Demi mewujudkannya, Miranda melakukan tes selama 8 bulan sebelum proses syuting dimulai. Dia ingin mengetahui kamera apa yang pas digunakan untuk Tomorrowland. Sebab, bagi Miranda, Tomorrowland merupakan duel proyek dua dunia yang tak mudah dilakukan. Teknologi kamera dengan kemampuan High Dynamic Range (HDR) menjadi pilihan mutlaknya.
Pilihannya jatuh pada kamera Sony F55 dan F65 yang memiliki kemampuan 4K atau mengambil gambar dengan resolusi 4 kali lebih baik daripada HD. Penggunaan kamera F65 yang lebih berat tapi punya ketajaman gambar yang sempurna membuat Miranda memilihnya sebagai kamera utama. Untuk adegan action, F55 yang kecil dan ringan menjadi andalannya. " Aku ingin membantu segala tampilan visualisasi di film secara nyata. Jadi, para penonton akan merasa terhubung dengan film ini," tutur Miranda dalam SHOOT Online.


DATA FILM

Sutradara : Brad Bird.
Produser : Brad Bird, Damon Lindelof, Jeffrey Chernov.
Penulis cerita dan skenario : Damon Lindelof, Brad Bird, Jeff Jensen
Pemain : George Clooney, Hugh Laurie, Britt Robertson, Raffey Cassidy, Tim McGraw, Kathryn Hahn, Keegan-Michael Key.
Sinematografer : Claudio Miranda.
Editor : Walter Murch
Produksi : Walt Disney Pictures.
Distributor : Walt Disney Studios Motion Pictures.
Tanggal rilis : 22 Mei 2015 (US).
Durasi : 130 Menit.
Bujet : USD 190 juta.



Tahukah Kamu ???

- Shailene Woodley dan Naomi Watts sempat akan menjadi pemeran Casey Newton. Sementara itu, Britt Robertson sebenarnya merupakan cast cadangan. Namun, Shailene Woodley menolaknya dan Naomi Watts kalah suara.

- Di Eropa, judul film Tomorrowland ini harus diubah, menjadi Disney Project T. Sebab, Tomorrowland merupakan nama sebuah festival musik tahunan di Eropa.

- Secara keseluruhan, syuting Tomorrowland melakukan sepuluh kali perpindahan yang meliputi lebih dari 90 kombinasi set dan lokasi yang berbeda.
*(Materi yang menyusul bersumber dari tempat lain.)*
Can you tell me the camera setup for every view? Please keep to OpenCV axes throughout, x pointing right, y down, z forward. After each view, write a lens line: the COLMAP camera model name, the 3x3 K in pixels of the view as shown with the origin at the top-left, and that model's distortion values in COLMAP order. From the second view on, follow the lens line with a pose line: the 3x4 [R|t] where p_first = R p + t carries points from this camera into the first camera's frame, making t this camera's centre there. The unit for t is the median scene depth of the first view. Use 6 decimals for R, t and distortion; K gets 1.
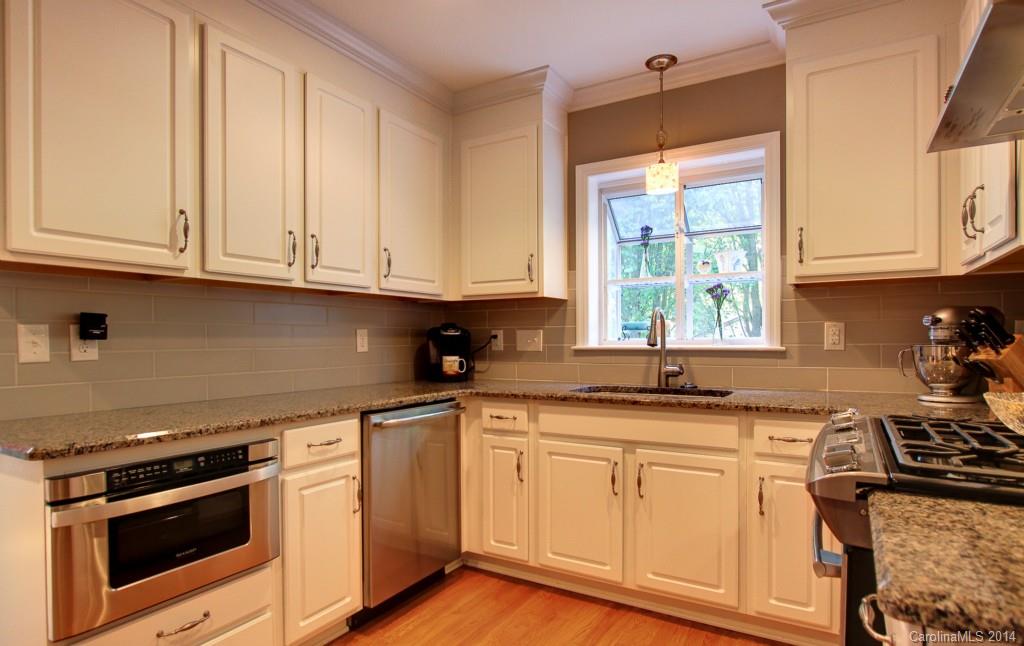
lens RADIAL K [[561.1, 0, 513.7], [0, 561.1, 336.5], [0, 0, 1]] dist [-0.000982, 0.000045]
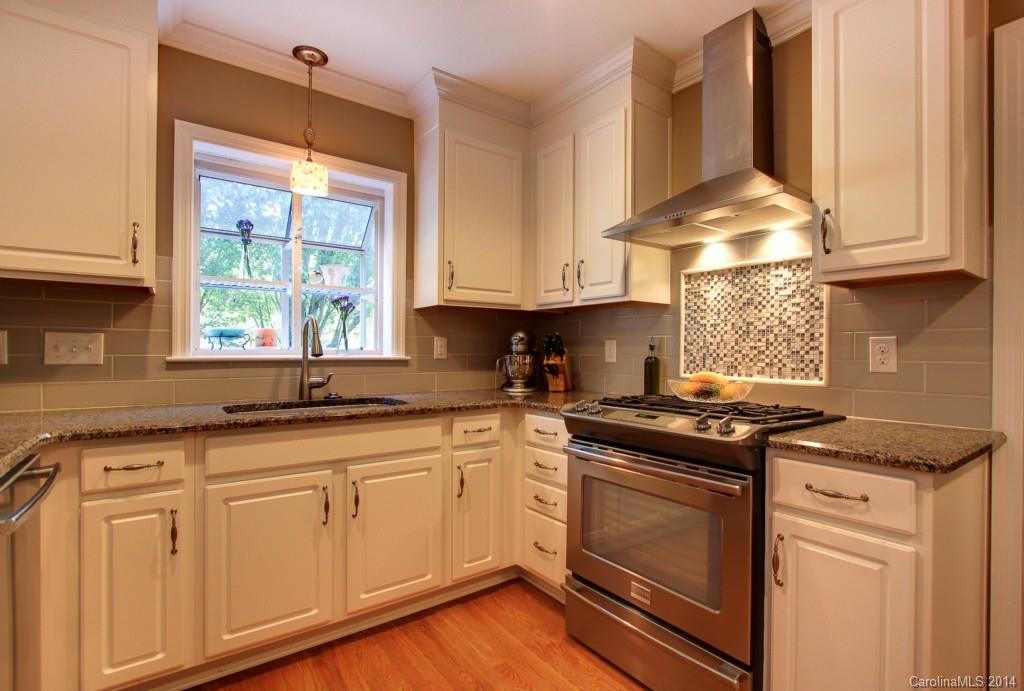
lens RADIAL K [[490.8, 0, 512.0], [0, 490.8, 345.5], [0, 0, 1]] dist [-0.001439, 0.000079]
pose [[0.394778, 0.017029, 0.918619, -0.374350], [-0.013526, 0.999828, -0.012721, 0.005003], [-0.918677, -0.007403, 0.394940, 0.378616]]
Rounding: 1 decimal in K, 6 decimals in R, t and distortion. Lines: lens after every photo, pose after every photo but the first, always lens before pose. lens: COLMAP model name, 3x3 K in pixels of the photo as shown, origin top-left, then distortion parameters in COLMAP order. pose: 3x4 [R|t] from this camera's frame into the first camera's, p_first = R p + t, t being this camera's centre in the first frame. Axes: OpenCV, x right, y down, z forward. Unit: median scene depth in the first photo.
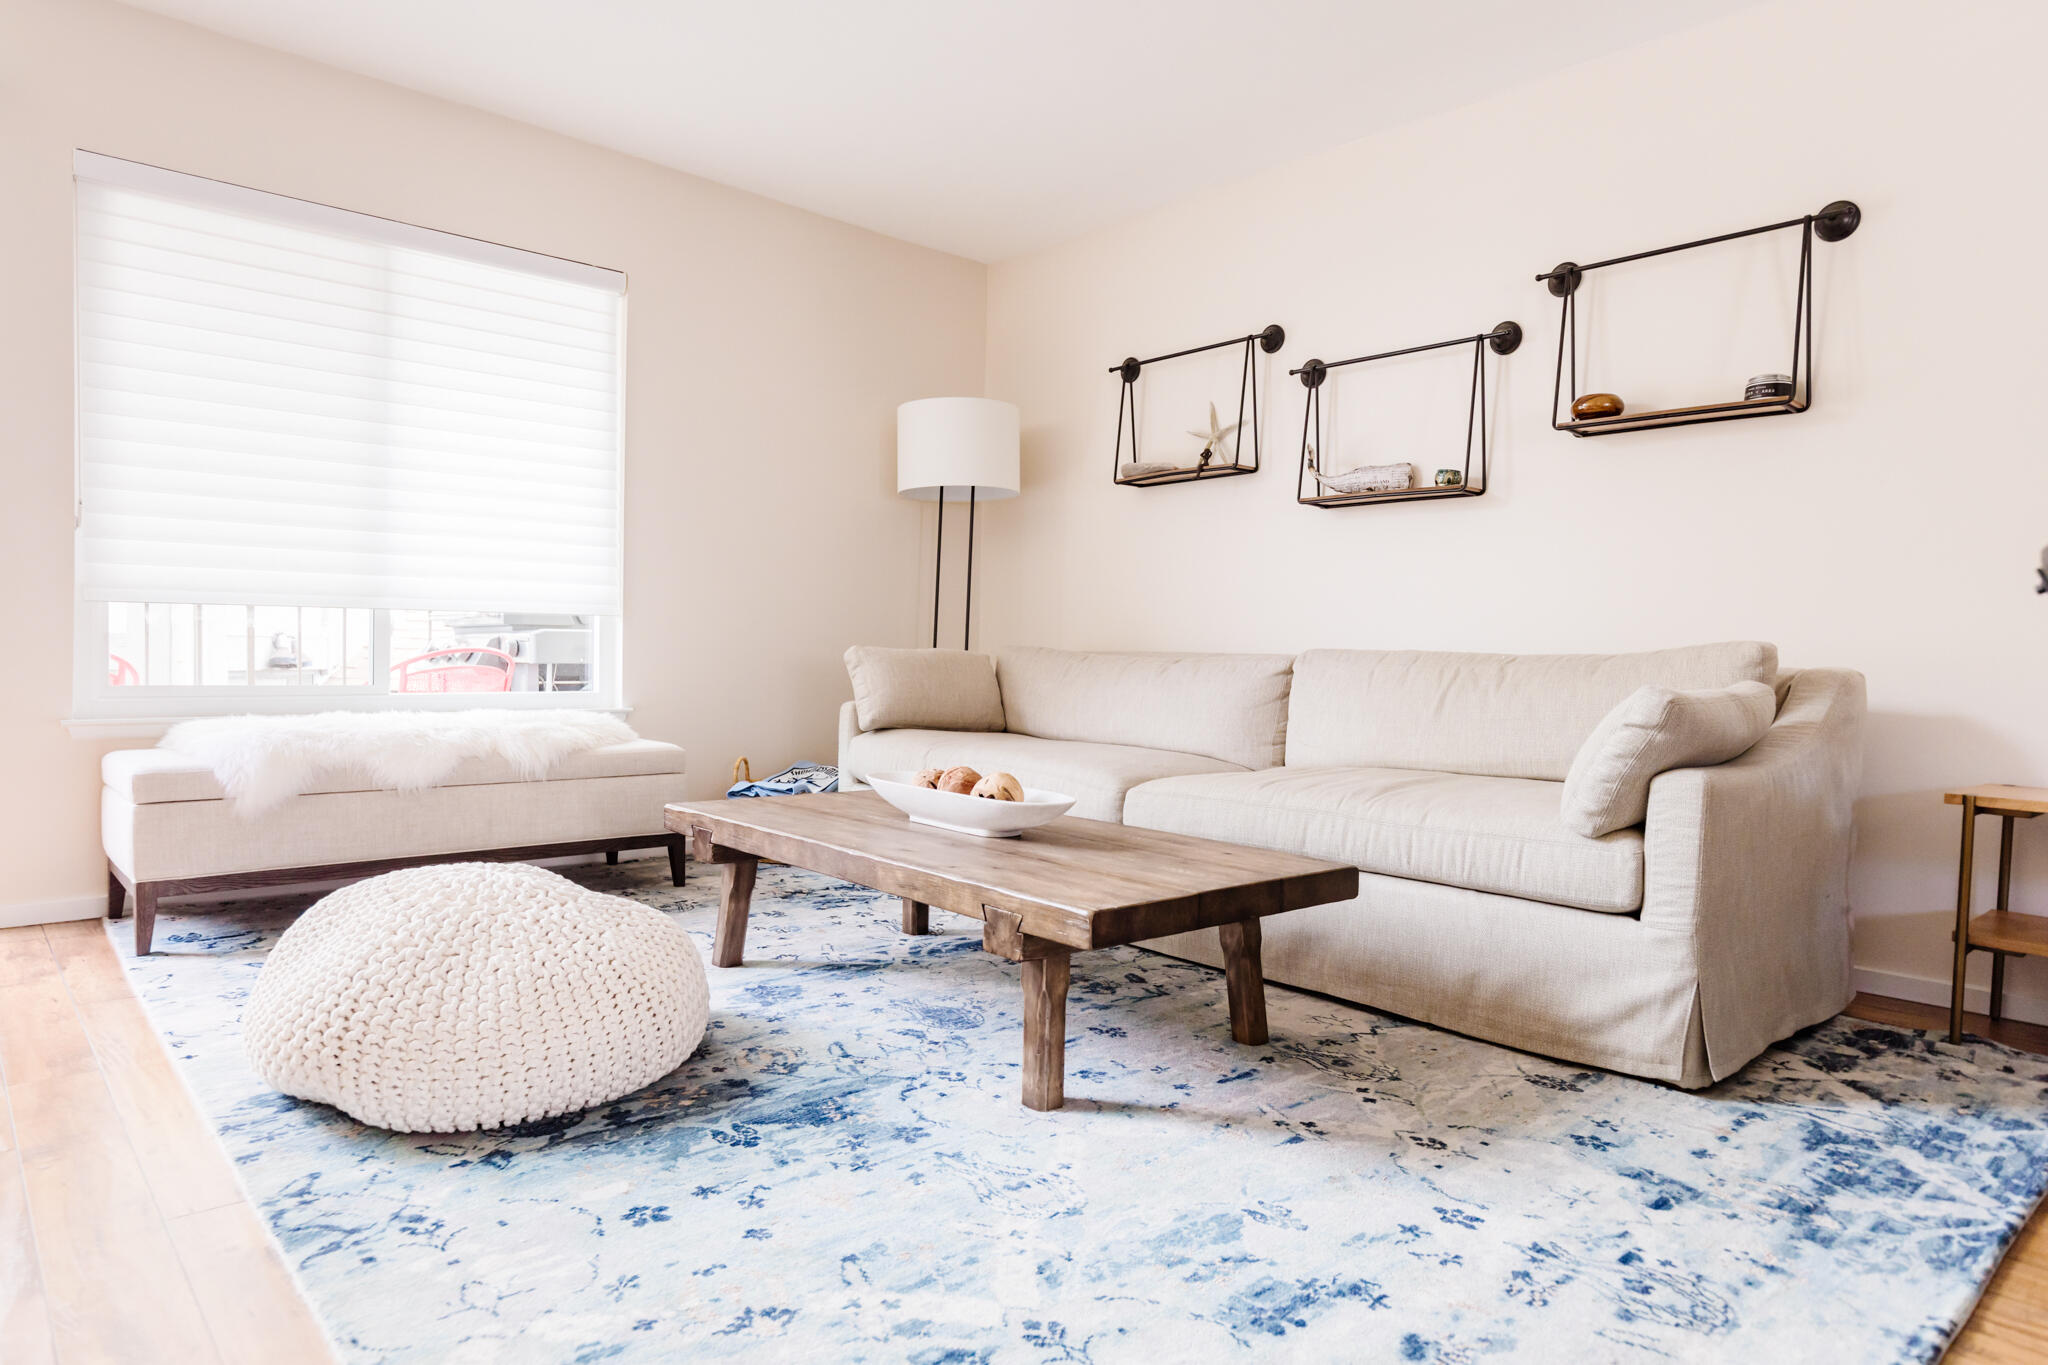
lens RADIAL K [[1191.6, 0, 1020.6], [0, 1191.6, 690.0], [0, 0, 1]] dist [0.002293, -0.001247]
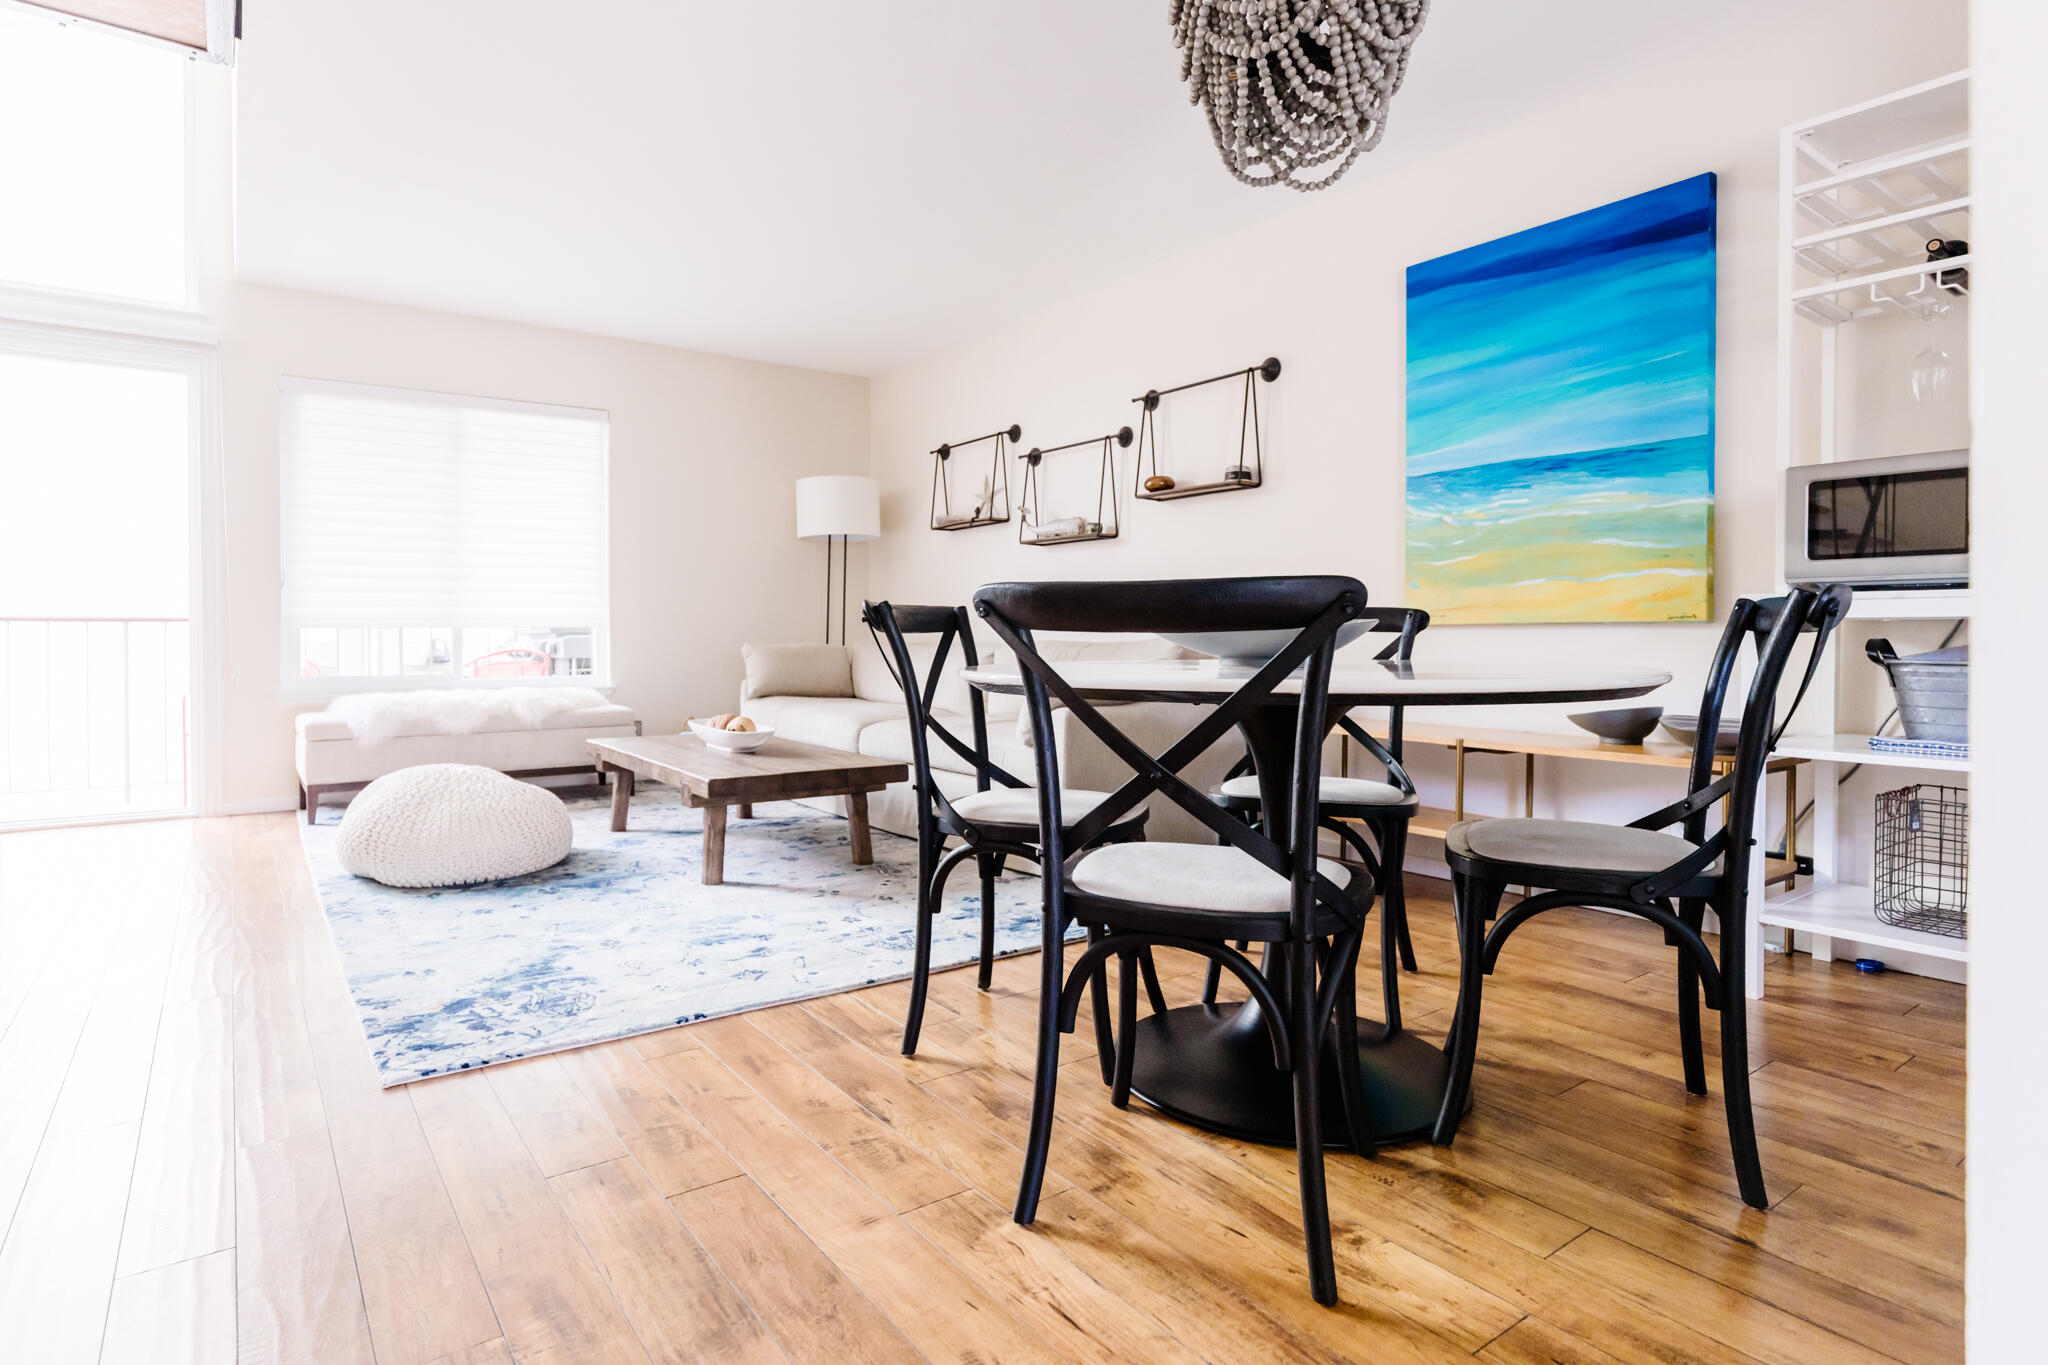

- Untuk menampilkan scene padang gandum. filmmaker menyewa secara khusus peternakan Pincher Creek, Kanada, dan Enderby, British Columbia. Para petani di sana juga dibayar secara khusus untuk menanam gandum berwarna kuning agar scene tersebut terlihat sempurna.

- The Brigdeway Plaza adalah sebuah set barukuran setengah lapangan sepak bola yang sengaja dibangun selama 6 bulan untuk keperluan syuting film tersebut. Dalam set itu pula, dibangun monorel seberat 35.000 pon (sekitar 16.000 kg) yang benar-benar bisa berfungsi.